Cathy Sugahara, who works as a teacher's aide and an A+ assistant at Kilauea School, breathed a sigh of relief to learn she wouldn't be losing her income. "That's our grocery money," she said.



Star-Bulletin writers Joan Conrow, Gary Kubota
and Rod Thompson contributed to this report.


Teachers find lessons in long wait

By Jean Christensen
Star-Bulletin

At McKinley High School, English teacher Amy Berglund stayed into the evening yesterday to do a final tidying of her classroom, lined with a cheerful clutter accumulated over more than 30 years of teaching.

A veteran of the 1973 strike, Berglund said she reluctantly crossed the picket line midway through that stoppage to help pay her mother's nursing home bills.

"I wish I hadn't, even though I had to then," she said. "There were teachers that never spoke to me from that day on."

If teachers had gone on strike today, Berglund was prepared to be a fixture on the picket line.

"I'm not militant, I don't think. I just feel that this is a time when we're not being treated fairly," she said yesterday. "It's the lack of a contract that I think has solidified the intent of the teachers. It's like being a day laborer and having to go each day without knowing if you'll have a job tomorrow. It's unconscionable to let it go on for two years."

As negotiations continued into the night, Nancy Major crafted picket signs. Although she was ready to go on strike, she said her second-grade students at Waialae Elementary School didn't want her to.

"We've been talking about how this is what grown-ups sometimes do when they're trying to work out their problems," Major said.

McKinley High world history teacher April Nakamura went straight to work on her picket sign after the final bell rang yesterday afternoon. Two students came by to offer their support.

"This will be a whole lesson in itself," Nakamura said.

"They're learning a lot about government and what it takes to get things done."

While teachers prepared to picket, most parents prepared to enlist grandparents, aunties, uncles and professionals for child care help.

But families of severely handicapped students wondered how they would cope if schools were closed because of a strike.

"I don't know a family who could tell you a plan, because there can be no plan," said Lyle Moody, whose 16-year-old son Marc is deaf, blind and severely mentally handicapped.

Marc attends Pohukaina School, a stand-alone school for the severely disabled on the Kaimuki Intermediate campus.

Moody, a contractor, was prepared to lose income in order to stay home with his son for the duration of a strike.

He said he had no alternative.

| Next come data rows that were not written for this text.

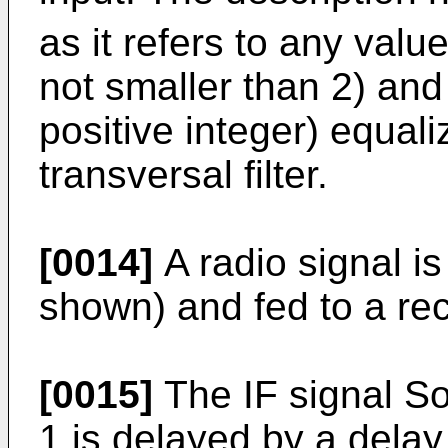
as it refers to any value
not smaller than 2) and
positive integer) equal
transversal filter.
[0014]
A radio signal i
shown) and fed to a rec
[0015]
The IF signal So
1 is delayed by a delay 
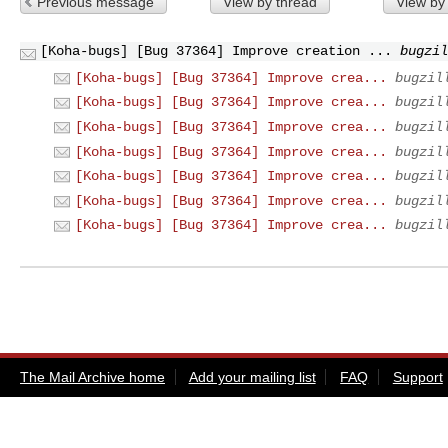
Previous message
View by thread
View by
[Koha-bugs] [Bug 37364] Improve creation ...
bugzil
[Koha-bugs] [Bug 37364] Improve crea...
bugzil
[Koha-bugs] [Bug 37364] Improve crea...
bugzil
[Koha-bugs] [Bug 37364] Improve crea...
bugzil
[Koha-bugs] [Bug 37364] Improve crea...
bugzil
[Koha-bugs] [Bug 37364] Improve crea...
bugzil
[Koha-bugs] [Bug 37364] Improve crea...
bugzil
[Koha-bugs] [Bug 37364] Improve crea...
bugzil
The Mail Archive home
Add your mailing list
FAQ
Support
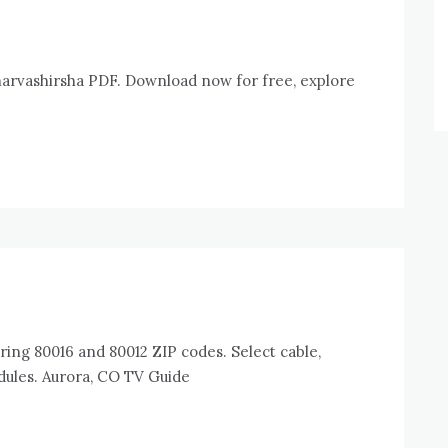
arvashirsha PDF. Download now for free, explore
ring 80016 and 80012 ZIP codes. Select cable,
edules. Aurora, CO TV Guide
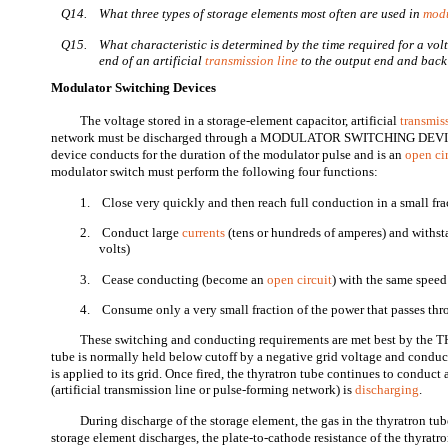
Q14.
What three types of storage elements most often are used in
mod
Q15.
What characteristic is determined by the time required for a vol
end of an artificial
transmission line
to the output end and bac
Modulator Switching Devices
The voltage stored in a storage-element capacitor, artificial
transmis
network must be discharged through a MODULATOR SWITCHING DEVIC
device conducts for the duration of the modulator pulse and is an
open ci
modulator switch must perform the following four functions:
1.
Close very quickly and then reach full conduction in a small fr
2.
Conduct large
currents
(tens or hundreds of amperes) and withst
volts)
3.
Cease conducting (become an
open circuit
) with the same speed 
4.
Consume only a very small fraction of the power that passes thr
These switching and conducting requirements are met best by the
tube is normally held below cutoff by a negative grid voltage and conduct
is applied to its grid. Once fired, the thyratron tube continues to conduct
(artificial transmission line or pulse-forming network) is
discharging
.
During discharge of the storage element, the gas in the thyratron tub
storage element discharges, the plate-to-cathode resistance of the thyratro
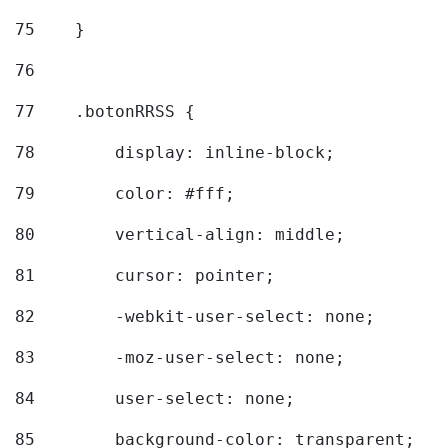
75
    } 
76
77
    .botonRRSS { 
78
        display: inline-block; 
79
        color: #fff; 
80
        vertical-align: middle; 
81
        cursor: pointer; 
82
        -webkit-user-select: none; 
83
        -moz-user-select: none; 
84
        user-select: none; 
85
        background-color: transparent; 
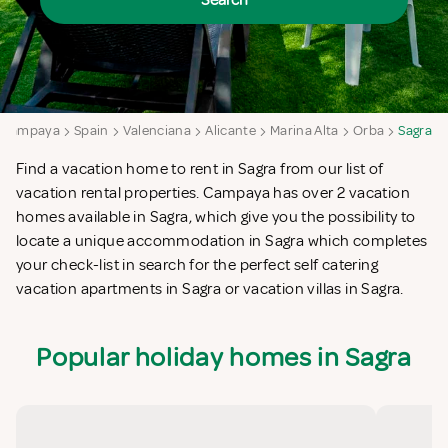
Search
Campaya
Spain
Valenciana
Alicante
Marina Alta
Orba
Sagra
Find a vacation home to rent in Sagra from our list of
vacation rental properties. Campaya has over 2 vacation
homes available in Sagra, which give you the possibility to
locate a unique accommodation in Sagra which completes
your check-list in search for the perfect self catering
vacation apartments in Sagra or vacation villas in Sagra.
Popular holiday homes in Sagra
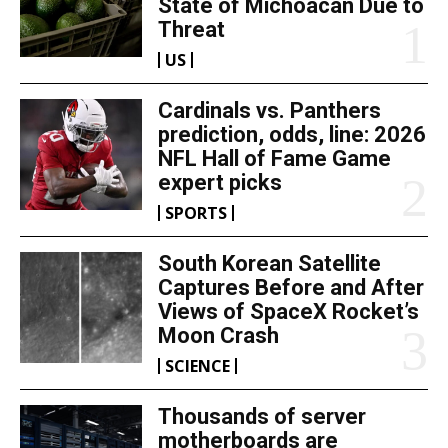
State of Michoacan Due to
Threat
US
Cardinals vs. Panthers
prediction, odds, line: 2026
NFL Hall of Fame Game
expert picks
SPORTS
South Korean Satellite
Captures Before and After
Views of SpaceX Rocket’s
Moon Crash
SCIENCE
Thousands of server
motherboards are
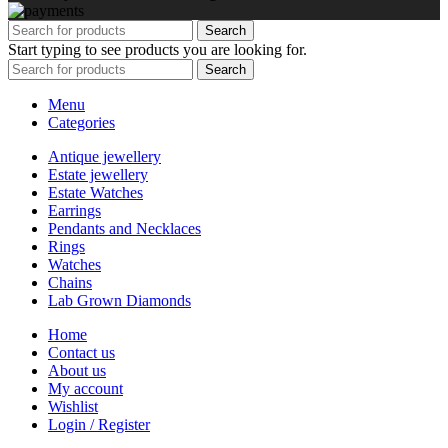
Search
Start typing to see products you are looking for.
Search
Menu
Categories
Antique jewellery
Estate jewellery
Estate Watches
Earrings
Pendants and Necklaces
Rings
Watches
Chains
Lab Grown Diamonds
Home
Contact us
About us
My account
Wishlist
Login / Register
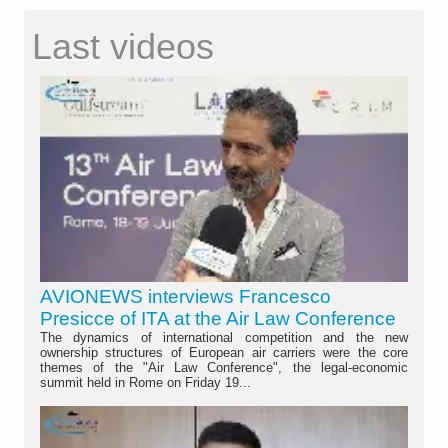
Last videos
AVIONEWS interviews Francesco
Presicce of ITA at the Air Law Conference
The dynamics of international competition and the new
ownership structures of European air carriers were the core
themes of the "Air Law Conference", the legal-economic
summit held in Rome on Friday 19...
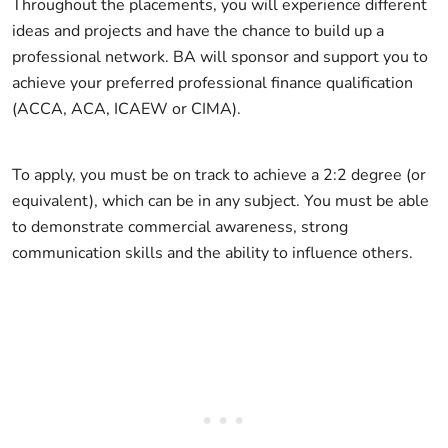
Throughout the placements, you will experience different
ideas and projects and have the chance to build up a
professional network. BA will sponsor and support you to
achieve your preferred professional finance qualification
(ACCA, ACA, ICAEW or CIMA).
To apply, you must be on track to achieve a 2:2 degree (or
equivalent), which can be in any subject. You must be able
to demonstrate commercial awareness, strong
communication skills and the ability to influence others.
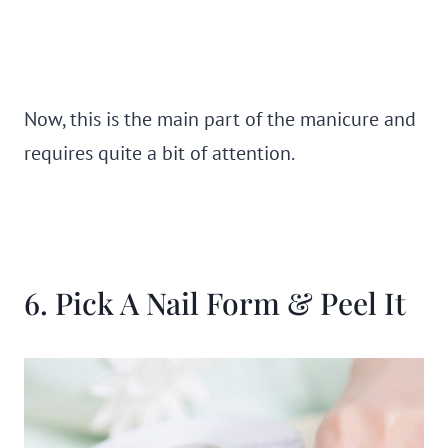
Now, this is the main part of the manicure and
requires quite a bit of attention.
6. Pick A Nail Form & Peel It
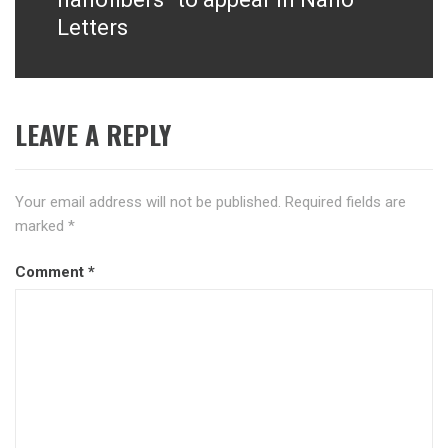
Letters
LEAVE A REPLY
Your email address will not be published.
Required fields are
marked
*
Comment
*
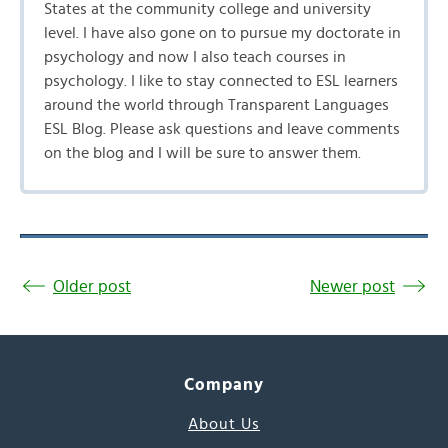
States at the community college and university
level. I have also gone on to pursue my doctorate in
psychology and now I also teach courses in
psychology. I like to stay connected to ESL learners
around the world through Transparent Languages
ESL Blog. Please ask questions and leave comments
on the blog and I will be sure to answer them.
Older post
Newer post
Company
About Us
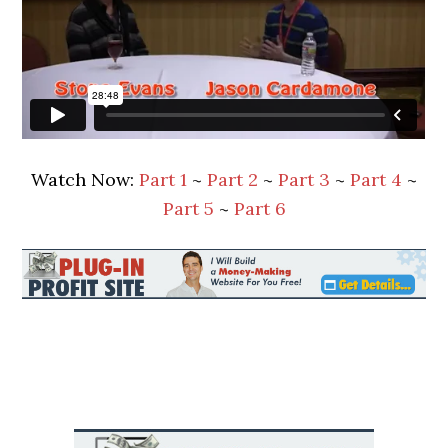
Watch Now:
Part 1
~
Part 2
~
Part 3
~
Part 4
~
Part 5
~
Part 6
Primary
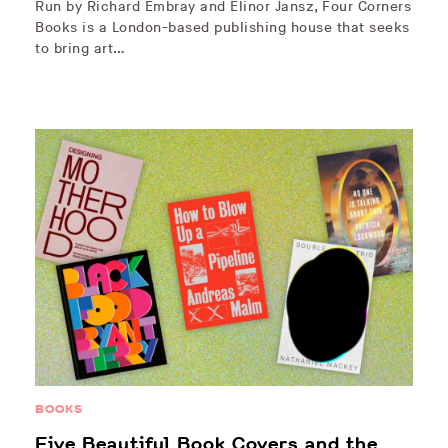
Run by Richard Embray and Elinor Jansz, Four Corners
Books is a London-based publishing house that seeks
to bring art…
BOOKS
Five Beautiful Book Covers and the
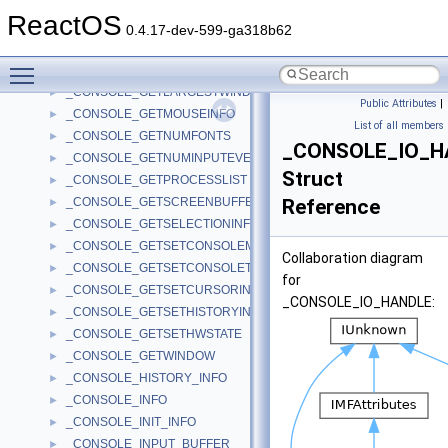
_CONSOLE_GETINPUT
►
ReactOS
_CONSOLE_GETINPUTOUTPUTCP
►
0.4.17-dev-599-ga318b62
_CONSOLE_GETKBDLAYOUTNAME
►
Toggle main menu visibility
_CONSOLE_GETLANGID
►
_CONSOLE_GETLARGESTWINDOWSIZE
►
Public Attributes
|
_CONSOLE_GETMOUSEINFO
►
List of all members
_CONSOLE_GETNUMFONTS
►
_CONSOLE_IO_H
_CONSOLE_GETNUMINPUTEVENTS
►
Struct
_CONSOLE_GETPROCESSLIST
►
_CONSOLE_GETSCREENBUFFERINFO
Reference
►
_CONSOLE_GETSELECTIONINFO
►
_CONSOLE_GETSETCONSOLEMODE
►
Collaboration diagram
_CONSOLE_GETSETCONSOLETITLE
►
for
_CONSOLE_GETSETCURSORINFO
►
_CONSOLE_IO_HANDLE:
_CONSOLE_GETSETHISTORYINFO
►
_CONSOLE_GETSETHWSTATE
►
_CONSOLE_GETWINDOW
►
_CONSOLE_HISTORY_INFO
►
_CONSOLE_INFO
►
_CONSOLE_INIT_INFO
►
_CONSOLE_INPUT_BUFFER
►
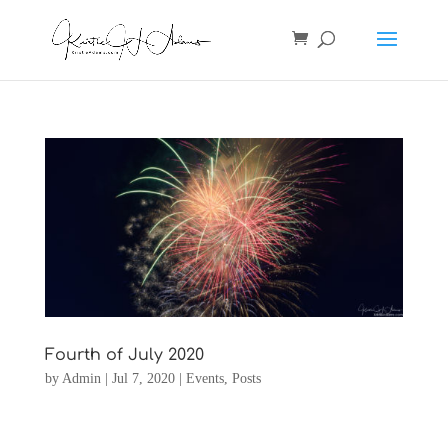
Fourth of July 2020
by
Admin
|
Jul 7, 2020
|
Events
,
Posts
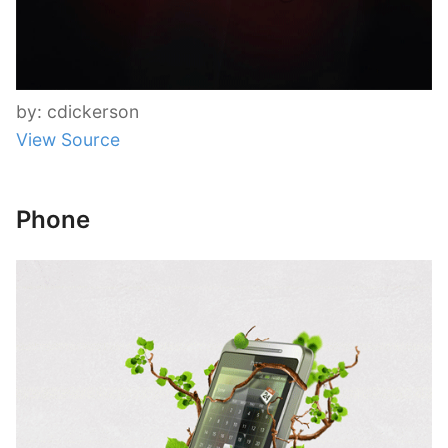
by: cdickerson
View Source
Phone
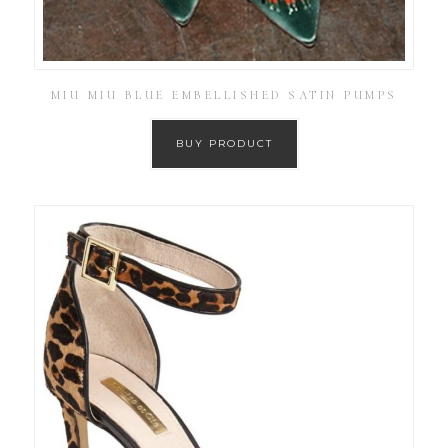
MIU MIU BLUE EMBELLISHED SATIN PUMPS
BUY PRODUCT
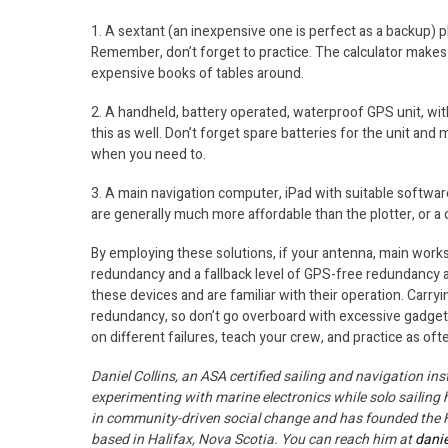
1. A sextant (an inexpensive one is perfect as a backup) pl
Remember, don’t forget to practice. The calculator makes 
expensive books of tables around.
2. A handheld, battery operated, waterproof GPS unit, wit
this as well. Don’t forget spare batteries for the unit and 
when you need to.
3. A main navigation computer, iPad with suitable software
are generally much more affordable than the plotter, or a
By employing these solutions, if your antenna, main worksta
redundancy and a fallback level of GPS-free redundancy as we
these devices and are familiar with their operation. Carr
redundancy, so don’t go overboard with excessive gadgetry
on different failures, teach your crew, and practice as of
Daniel Collins, an ASA certified sailing and navigation in
experimenting with marine electronics while solo sailing 
in community-driven social change and has founded the Ha
based in Halifax, Nova Scotia. You can reach him at
dani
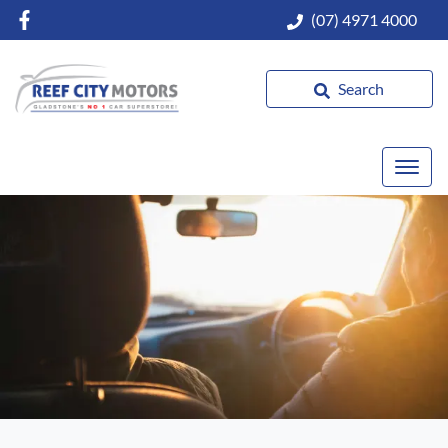
(07) 4971 4000
Search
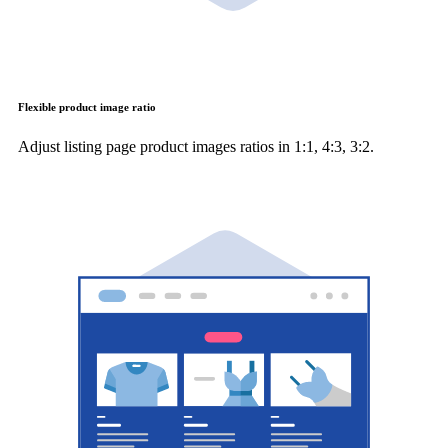
Flexible product image ratio
Adjust listing page product images ratios in 1:1, 4:3, 3:2.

The Hawaii Labor Relations Board on Tuesday rejected the state's request to categorize special education teachers of high-risk students such as Marc as "essential workers" who legally could not strike.

The board declared only nine teachers at the Hawaii Center for the Deaf and Blind as essential, ordering them to report to work in the event of a strike.

Child care centers will not accept Marc and do not have the resources to care for him, Moody said.

Marc "lives for school," his father said. "He waits for the bus. On the weekend he doesn't know what to do because he's in a routine, and if you break the routine, it confuses him and he regresses."